DIRECTIONS FOR THIS TASK
Retype the forum thread word for word, starting with "I wonder: this" and going on through "ready macbook clones.".

EXTRACT
## Start

I wonder: this would need some kind of software support so that the focused
application would write what to display on the keyboard? Meaning it would work
only with a small set of applications in the beginning.

Also I wonder if this feature will make it into apple's external keyboards?

------
alpineidyll3
Macs are already dead to me. It's become impossible to use them without some
new nag notification every time I want to run new software or even just do
anything without massaging itunes/icloud/siri continuously.

This is just another nail in the coffin. Adios OSX, hello well-made ubuntu
ready macbook clones.

------
vladimir-y
Let's try it in action, but for now I presume it's more like an marketing
thing than a practical need (I'm fine with usual fn keys). A thing which is
supposed to keep Apple to be named as an innovative company.

Also will this "magic" work on Linux if I put it on a new Macbook?

------
locusm
At that thickness wont this have serious thermal throttling like iMac's do for
GPU or CPU?

------
rsync
Wait wait wait wait wait wait wait ... wait.

## End

EXTRACTED RECORDS
## Start

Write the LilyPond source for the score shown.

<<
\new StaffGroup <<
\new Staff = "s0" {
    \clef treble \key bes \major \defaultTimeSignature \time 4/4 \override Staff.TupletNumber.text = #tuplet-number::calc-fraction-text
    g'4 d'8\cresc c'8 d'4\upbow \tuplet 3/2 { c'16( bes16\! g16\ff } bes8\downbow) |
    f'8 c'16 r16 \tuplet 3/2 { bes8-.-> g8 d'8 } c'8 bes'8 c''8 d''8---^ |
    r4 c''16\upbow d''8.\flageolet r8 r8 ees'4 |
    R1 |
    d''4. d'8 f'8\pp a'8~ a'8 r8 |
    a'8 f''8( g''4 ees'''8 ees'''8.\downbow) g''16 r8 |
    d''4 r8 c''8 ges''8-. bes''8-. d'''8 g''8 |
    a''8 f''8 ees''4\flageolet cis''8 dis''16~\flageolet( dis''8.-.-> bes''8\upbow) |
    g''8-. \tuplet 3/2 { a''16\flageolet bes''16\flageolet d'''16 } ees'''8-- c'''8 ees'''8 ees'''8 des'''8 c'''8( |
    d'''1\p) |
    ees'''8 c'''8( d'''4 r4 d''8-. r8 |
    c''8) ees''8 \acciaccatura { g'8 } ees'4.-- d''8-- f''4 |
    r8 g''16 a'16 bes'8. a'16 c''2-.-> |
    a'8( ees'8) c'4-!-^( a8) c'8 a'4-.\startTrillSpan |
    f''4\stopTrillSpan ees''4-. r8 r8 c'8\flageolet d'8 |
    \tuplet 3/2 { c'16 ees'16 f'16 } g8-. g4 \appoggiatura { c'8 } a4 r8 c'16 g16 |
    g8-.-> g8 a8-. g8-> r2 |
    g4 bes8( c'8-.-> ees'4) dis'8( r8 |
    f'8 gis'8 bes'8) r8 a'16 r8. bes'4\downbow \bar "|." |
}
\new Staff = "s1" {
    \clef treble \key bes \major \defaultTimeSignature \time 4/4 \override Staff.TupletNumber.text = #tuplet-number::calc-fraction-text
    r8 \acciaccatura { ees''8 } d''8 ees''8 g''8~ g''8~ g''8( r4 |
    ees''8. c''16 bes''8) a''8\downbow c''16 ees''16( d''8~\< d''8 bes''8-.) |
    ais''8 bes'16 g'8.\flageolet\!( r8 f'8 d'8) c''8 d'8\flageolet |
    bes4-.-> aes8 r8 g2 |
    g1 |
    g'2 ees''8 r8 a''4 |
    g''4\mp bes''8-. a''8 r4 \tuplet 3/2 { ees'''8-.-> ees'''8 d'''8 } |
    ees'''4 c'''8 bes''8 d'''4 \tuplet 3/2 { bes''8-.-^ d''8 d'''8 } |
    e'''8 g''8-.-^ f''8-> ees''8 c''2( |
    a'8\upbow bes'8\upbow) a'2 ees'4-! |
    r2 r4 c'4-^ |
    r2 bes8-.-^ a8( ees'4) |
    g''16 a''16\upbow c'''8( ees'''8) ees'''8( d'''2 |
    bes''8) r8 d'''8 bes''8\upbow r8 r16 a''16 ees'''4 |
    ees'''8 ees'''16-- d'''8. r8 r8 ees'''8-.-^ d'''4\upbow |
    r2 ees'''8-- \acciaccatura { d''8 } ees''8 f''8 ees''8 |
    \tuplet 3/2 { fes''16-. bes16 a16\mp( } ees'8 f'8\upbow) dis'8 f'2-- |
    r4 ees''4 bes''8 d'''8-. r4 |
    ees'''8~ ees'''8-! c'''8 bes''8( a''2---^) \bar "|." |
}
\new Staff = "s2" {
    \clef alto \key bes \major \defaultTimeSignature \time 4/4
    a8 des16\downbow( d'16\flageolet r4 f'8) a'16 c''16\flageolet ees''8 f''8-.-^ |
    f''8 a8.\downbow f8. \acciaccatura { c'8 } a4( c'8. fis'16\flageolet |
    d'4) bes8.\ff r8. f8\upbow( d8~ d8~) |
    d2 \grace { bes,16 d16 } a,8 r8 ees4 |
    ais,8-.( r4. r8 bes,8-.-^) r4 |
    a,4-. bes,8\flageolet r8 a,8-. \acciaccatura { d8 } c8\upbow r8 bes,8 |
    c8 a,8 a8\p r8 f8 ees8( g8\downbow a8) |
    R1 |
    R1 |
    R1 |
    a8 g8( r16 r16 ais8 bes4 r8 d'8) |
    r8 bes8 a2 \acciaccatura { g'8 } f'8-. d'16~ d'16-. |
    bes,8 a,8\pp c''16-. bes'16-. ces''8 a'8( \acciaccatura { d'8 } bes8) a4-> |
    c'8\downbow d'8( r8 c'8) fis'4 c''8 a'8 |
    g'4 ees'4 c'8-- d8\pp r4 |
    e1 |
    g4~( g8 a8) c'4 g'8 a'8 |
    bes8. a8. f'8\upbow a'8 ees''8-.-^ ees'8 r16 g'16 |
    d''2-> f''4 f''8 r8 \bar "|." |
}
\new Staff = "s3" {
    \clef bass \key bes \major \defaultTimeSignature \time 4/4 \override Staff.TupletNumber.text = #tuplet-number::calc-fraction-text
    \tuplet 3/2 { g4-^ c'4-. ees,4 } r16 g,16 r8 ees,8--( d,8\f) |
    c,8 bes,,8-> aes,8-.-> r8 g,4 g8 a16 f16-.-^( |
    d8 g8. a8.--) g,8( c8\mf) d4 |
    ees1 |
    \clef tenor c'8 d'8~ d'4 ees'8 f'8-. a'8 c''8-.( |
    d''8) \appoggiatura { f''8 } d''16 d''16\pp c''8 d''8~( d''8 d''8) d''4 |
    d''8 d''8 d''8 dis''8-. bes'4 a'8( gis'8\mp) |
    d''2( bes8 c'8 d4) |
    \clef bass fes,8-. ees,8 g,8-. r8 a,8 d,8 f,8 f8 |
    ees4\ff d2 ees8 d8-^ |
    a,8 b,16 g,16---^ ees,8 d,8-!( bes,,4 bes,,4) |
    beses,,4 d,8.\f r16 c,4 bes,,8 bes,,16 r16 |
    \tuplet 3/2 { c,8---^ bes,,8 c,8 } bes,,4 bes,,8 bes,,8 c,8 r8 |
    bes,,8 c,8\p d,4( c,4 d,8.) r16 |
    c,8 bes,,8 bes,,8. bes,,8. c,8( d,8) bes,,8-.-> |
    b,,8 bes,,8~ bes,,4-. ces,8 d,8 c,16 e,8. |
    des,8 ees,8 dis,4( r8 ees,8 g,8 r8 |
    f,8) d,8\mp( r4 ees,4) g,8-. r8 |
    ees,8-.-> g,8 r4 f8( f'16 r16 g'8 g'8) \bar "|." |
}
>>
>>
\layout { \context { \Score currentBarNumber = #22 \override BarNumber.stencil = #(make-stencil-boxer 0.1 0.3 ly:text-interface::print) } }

## End

THE ANSWER
I wonder: this would need some kind of software support so that the focused
application would write what to display on the keyboard? Meaning it would work
only with a small set of applications in the beginning.

Also I wonder if this feature will make it into apple's external keyboards?

------
alpineidyll3
Macs are already dead to me. It's become impossible to use them without some
new nag notification every time I want to run new software or even just do
anything without massaging itunes/icloud/siri continuously.

This is just another nail in the coffin. Adios OSX, hello well-made ubuntu
ready macbook clones.